Obscure 1910 law banning pet shops finally removed

AN obscure law hidden as an amendment to a 1910 act means pet shops have been illegal for over a century.

The Queensland Transactions With Animals Tally Act of 1910 became the focus of committee debate today after legislators discovered provisions outlawing  the sale of 'animals as pets in a store or household for money or horses'.

While the law was immediately struck from the books in an emergency sitting, the committee was forced to admit it is still a potential source of revenue raising.

Queensland Police Service Head of Revenue Mark Offersarful said "a list of pet stores operating before the law was struck down has been compiled."

"While there are no current plans to issue fines, we will be reassessing that decision once this month's speed camera revenues are counted.

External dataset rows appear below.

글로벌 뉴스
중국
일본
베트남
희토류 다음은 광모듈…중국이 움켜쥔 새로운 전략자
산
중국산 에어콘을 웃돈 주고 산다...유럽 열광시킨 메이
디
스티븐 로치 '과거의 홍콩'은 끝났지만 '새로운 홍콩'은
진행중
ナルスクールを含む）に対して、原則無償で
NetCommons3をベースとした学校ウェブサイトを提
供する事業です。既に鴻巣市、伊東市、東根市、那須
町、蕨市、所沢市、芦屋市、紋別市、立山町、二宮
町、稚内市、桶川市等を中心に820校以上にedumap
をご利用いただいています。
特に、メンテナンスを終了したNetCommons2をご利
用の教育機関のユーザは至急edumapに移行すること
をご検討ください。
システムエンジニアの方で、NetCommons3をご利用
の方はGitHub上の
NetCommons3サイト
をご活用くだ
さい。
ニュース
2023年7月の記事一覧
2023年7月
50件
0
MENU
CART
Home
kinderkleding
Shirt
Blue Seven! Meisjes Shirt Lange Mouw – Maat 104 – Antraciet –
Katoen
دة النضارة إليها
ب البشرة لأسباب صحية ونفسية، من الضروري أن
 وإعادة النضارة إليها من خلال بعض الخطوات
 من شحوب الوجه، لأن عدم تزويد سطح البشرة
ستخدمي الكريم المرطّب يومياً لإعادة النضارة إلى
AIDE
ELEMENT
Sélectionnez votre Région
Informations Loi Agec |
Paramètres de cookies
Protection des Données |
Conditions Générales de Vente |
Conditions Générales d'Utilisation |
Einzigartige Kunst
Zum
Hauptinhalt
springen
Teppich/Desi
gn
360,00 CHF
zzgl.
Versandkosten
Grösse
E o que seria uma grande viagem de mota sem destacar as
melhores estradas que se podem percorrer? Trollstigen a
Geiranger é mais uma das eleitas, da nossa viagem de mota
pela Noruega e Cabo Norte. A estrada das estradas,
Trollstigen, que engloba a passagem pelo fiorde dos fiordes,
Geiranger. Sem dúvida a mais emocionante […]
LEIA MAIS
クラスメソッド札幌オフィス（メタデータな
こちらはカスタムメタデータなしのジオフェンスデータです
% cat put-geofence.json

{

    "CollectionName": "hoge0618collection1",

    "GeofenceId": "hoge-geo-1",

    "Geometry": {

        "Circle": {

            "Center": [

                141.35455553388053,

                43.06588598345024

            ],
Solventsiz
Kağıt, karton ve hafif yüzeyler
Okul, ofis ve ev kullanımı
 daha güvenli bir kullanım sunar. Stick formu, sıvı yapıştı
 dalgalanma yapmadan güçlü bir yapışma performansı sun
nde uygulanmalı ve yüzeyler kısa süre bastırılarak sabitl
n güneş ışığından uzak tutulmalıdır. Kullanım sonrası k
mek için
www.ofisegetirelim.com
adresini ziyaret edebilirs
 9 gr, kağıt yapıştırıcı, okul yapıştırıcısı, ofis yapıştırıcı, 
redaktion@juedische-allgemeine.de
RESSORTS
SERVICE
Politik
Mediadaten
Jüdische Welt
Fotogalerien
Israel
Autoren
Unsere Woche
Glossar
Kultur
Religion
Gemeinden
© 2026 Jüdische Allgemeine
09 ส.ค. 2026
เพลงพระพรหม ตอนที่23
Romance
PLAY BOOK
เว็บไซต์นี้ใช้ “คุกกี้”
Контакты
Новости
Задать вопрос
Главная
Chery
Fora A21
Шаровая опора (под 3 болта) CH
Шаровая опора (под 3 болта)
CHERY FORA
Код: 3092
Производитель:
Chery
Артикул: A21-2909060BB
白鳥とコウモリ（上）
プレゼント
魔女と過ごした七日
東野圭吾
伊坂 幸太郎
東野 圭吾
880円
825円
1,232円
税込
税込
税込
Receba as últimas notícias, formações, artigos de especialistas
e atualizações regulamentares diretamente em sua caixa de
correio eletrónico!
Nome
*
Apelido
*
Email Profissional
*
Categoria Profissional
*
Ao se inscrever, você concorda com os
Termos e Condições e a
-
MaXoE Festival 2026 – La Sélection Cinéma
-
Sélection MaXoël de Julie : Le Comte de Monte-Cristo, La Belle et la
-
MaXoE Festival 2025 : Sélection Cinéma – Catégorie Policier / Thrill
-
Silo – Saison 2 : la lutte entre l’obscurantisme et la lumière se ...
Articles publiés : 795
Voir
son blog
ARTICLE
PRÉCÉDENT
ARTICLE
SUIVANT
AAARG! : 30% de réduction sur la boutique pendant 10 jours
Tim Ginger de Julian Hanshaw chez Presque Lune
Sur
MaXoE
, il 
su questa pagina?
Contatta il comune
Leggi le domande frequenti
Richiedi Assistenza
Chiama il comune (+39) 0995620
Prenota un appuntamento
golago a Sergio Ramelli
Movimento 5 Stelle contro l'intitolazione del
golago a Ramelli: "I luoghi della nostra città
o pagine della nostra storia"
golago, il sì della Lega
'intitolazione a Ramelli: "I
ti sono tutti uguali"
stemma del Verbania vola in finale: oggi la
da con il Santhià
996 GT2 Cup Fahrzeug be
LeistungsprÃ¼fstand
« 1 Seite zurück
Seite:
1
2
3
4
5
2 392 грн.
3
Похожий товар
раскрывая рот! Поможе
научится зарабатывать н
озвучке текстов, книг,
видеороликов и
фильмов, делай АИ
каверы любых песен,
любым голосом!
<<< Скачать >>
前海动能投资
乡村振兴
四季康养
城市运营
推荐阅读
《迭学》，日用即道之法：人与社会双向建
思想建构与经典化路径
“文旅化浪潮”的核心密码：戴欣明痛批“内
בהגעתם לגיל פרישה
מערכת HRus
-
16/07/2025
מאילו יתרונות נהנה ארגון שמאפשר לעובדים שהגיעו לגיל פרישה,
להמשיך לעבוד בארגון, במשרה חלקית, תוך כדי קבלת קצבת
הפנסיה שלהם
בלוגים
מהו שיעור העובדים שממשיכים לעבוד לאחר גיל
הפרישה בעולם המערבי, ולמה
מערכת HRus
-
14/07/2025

"We are trying to avoid having to backdate the fines to 1910, but budget holes don't fill themselves."

Breeders And Pet Sellers Chairperson Ayla Mayo slammed the possibility of fines as "state tyranny at its worst."

"Crushing our freedoms is the lowest act these political masters could impose upon us," they said.

"With fines of those size we're likely to see breeders across the state locked up in horrifying conditions.

"Many of us in the industry simply can't understand why we're being punished like this."

Animal welfare groups responded immediately, saying "Good."

Environmentalists Without Boarders called on the government to reinstate the law to boost the adoption of rescued animals.

"Not only are they lovely, they're also vegan," they said in a release.

Notices:

Could a Richard Di Natale please report to the pub to hear how the country should be run.  

Frisky Business is a satire column. It is not real.